Microsoft.com Redesign: A Web Standards Showcase
You learn by doing. Learning, then doing. This maxim holds true in web development just as well as in all walks of life. We talk about web standards. We need to practice them. We need to try. Make mistakes and try again.
For quite some time now I wanted to undertake an ambitious project here, on this site, of redesigning some well known, extremely busy yet poorly designed site to clearly show the benefits of Web Standards (CSS, ECMAScript, XHTML, DOM). I wanted to do it for educational purposes.
My search for such a site didn't last long. I've made Firefox my default browser, and I use Opera on a daily basis. When I visited www.microsoft.com in Firefox and then Opera I realized right away something didn't sit right with the site. All of a sudden the fancy navigation on Microsoft's home page seized to work, product images disappeared and the whole page looked crippled. Out of curiosity I checked Microsoft's home page in Internet Explorer 5.0 and 5.5. IE 5.5 handled it ok, but in IE 5.0 the site fell flat on its face. I thought this was rather strange that one of the busiest web sites in the world would slack so bad and single out users of only two(!) browsers both being Internet Explorer, arguably the worst browser.
I thought this was my perfect candidate for the exercise.
Before we move on let's define and agree on some terminology.

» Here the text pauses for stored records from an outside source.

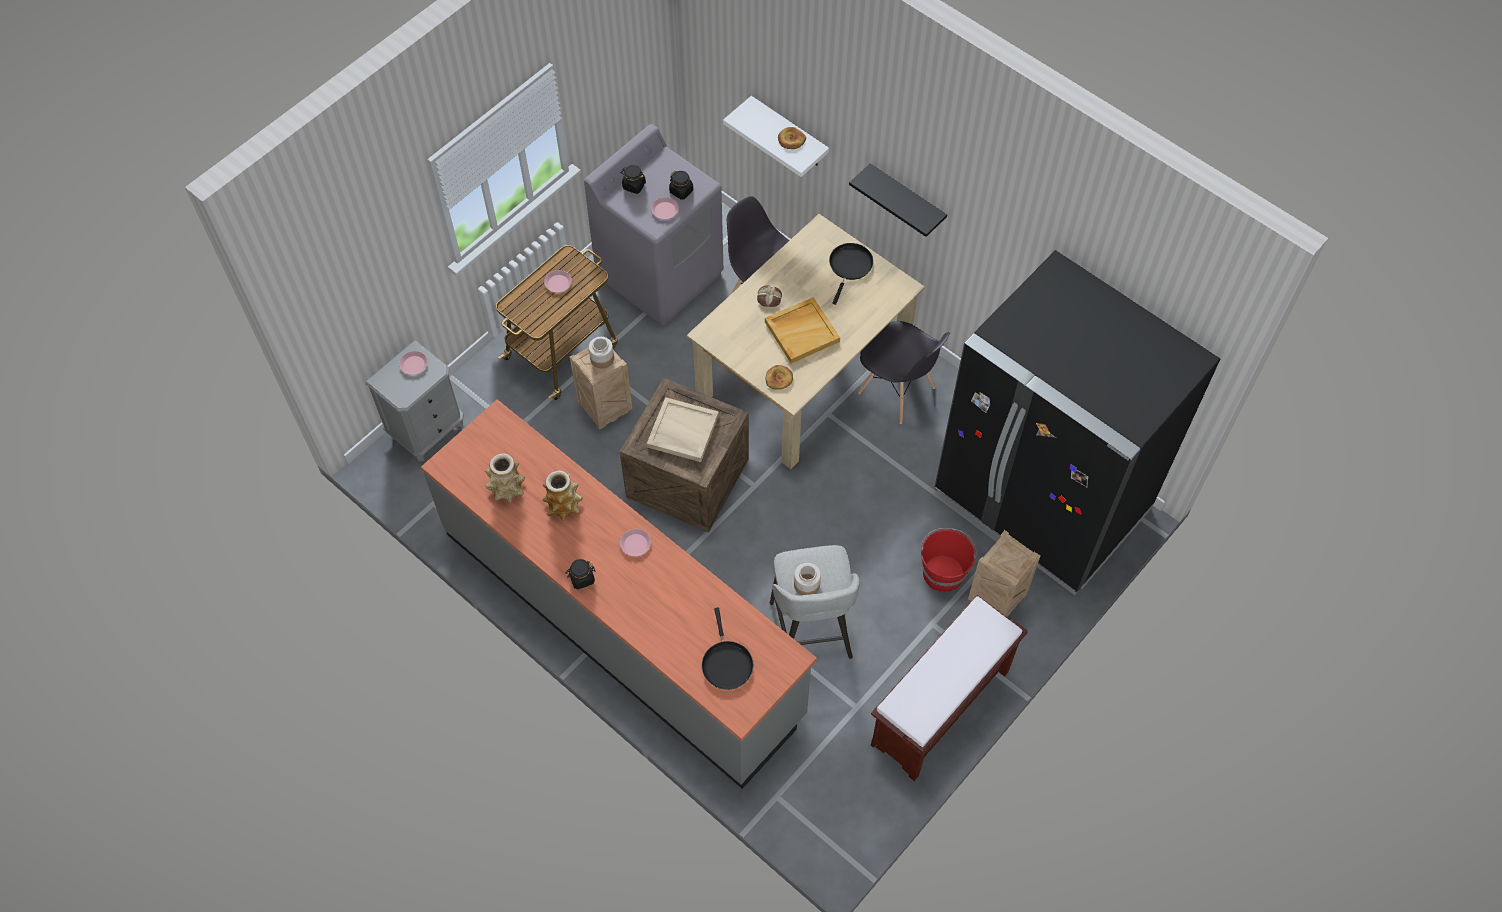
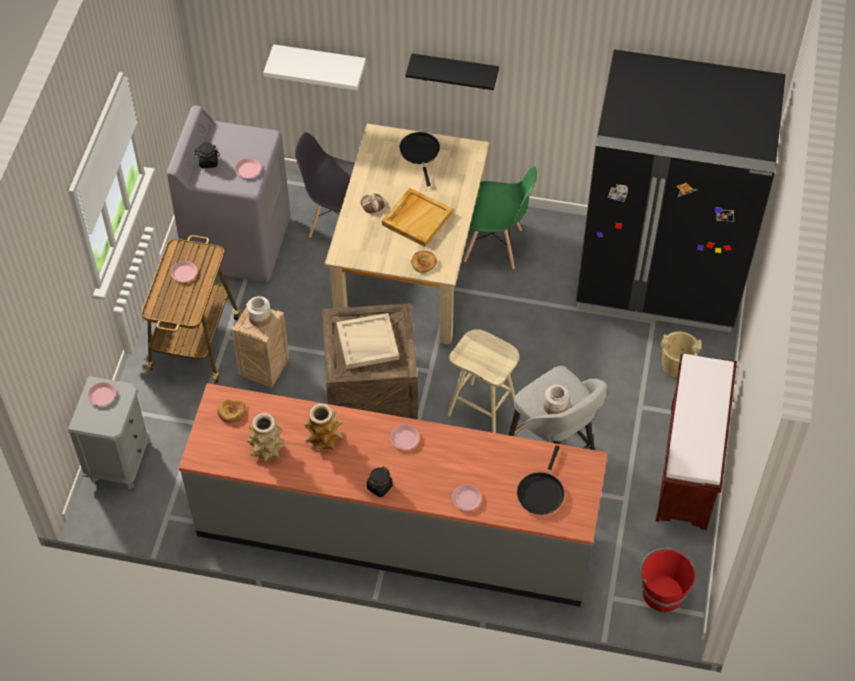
camera: 30 degrees left, 5 degrees down
(652, 632) = (466, 499): none -> pink plate
(681, 191) = (251, 149): black jar -> none
(726, 663) = (541, 492): black frying pan -> black frying pan turned 60 degrees clockwise
(778, 550) = (484, 411): none -> beige stool
(791, 140) = (330, 64): bread -> bread (231, 412)
(897, 391) = (494, 245): grey chair -> green chair
(943, 572) = (622, 364): red bucket -> red bucket (662, 592)
(996, 601) = (676, 365): crate -> beige bucket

- Internet Explorer will mean Microsoft's web browser for Windows. Yep, there's an Internet Explorer for Mac and it was developed my Microsoft. I will refer to the Mac one as IE/Mac. Otherwise I'll be simply referring to it as IE, occasionally as IE/Win.

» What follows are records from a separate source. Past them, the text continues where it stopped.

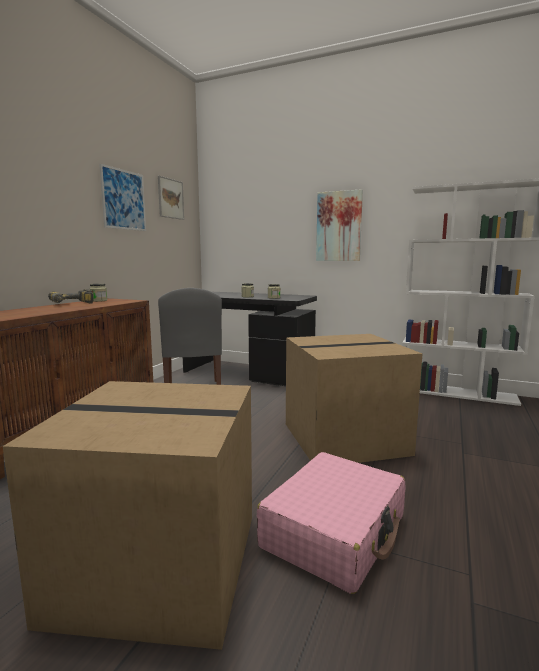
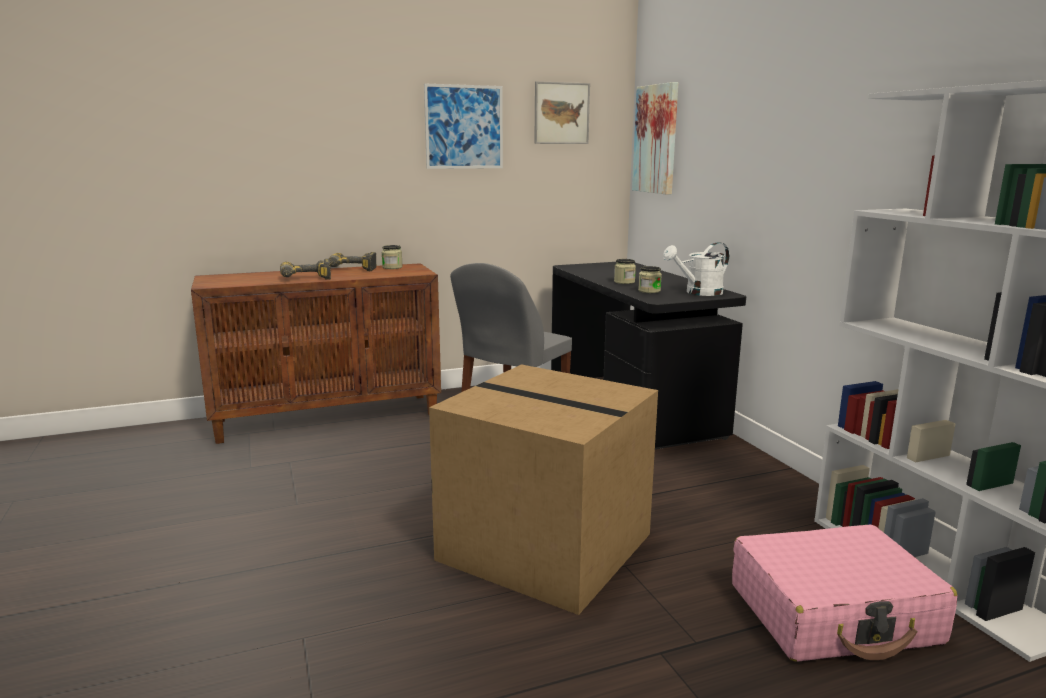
camera: 45 degrees right, 5 degrees up
(61, 310) = (306, 279): none -> power drill
(163, 562) = (176, 564): cardboard box -> none
(295, 296) = (698, 293): none -> white watering can
(335, 532) = (311, 626): pink suitcase -> pink suitcase (834, 614)
(339, 226) = (794, 165): picture -> picture (656, 139)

- Firefox shall mean Mozilla Firefox, ver 0.9 as of the time of this writing.
- Opera shall mean Opera Software's web browser, ver 7.50 as of the time of this writing.
- The page shall mean "the home page of Microsoft.com" which is what we'll redesign.
To follow this exercise I recommend you download the latest Firefox or Opera, or both. Not a must, but you'll gain much more appreciation for this project. Unlike IE, you can uninstall Firefox and Opera at any time. Another good reason to view our progress in Firefox is that it colors HTML source code nicely.
Note: when installing Firefox or Opera don't let them take over file associations if you don't plan on keeping them around later.
I'm not a self-proclaimed web design guru. Or a CSS guru, for that matter. I'm still learning. I'm inviting everyone, regardless of experience, to join this quest. I run into trouble with CSS once in a while, so your can do your part by helping out.
Employees of the Microsoft Business Prevention Department (aka lawyers) need not apply. Microsoft and Internet Explorer are either registered trademarks or trademarks of Microsoft Corporation in the United States and/or other countries where it achieves market penetration by encouraging piracy of Windows. This redesign showcase is simply an educational exercise.
Anyway, this is going to be a "series" of posts spread out over a week or so. We'll take the redesign effort one step at a time. Please spread the word. The more participation we get the better.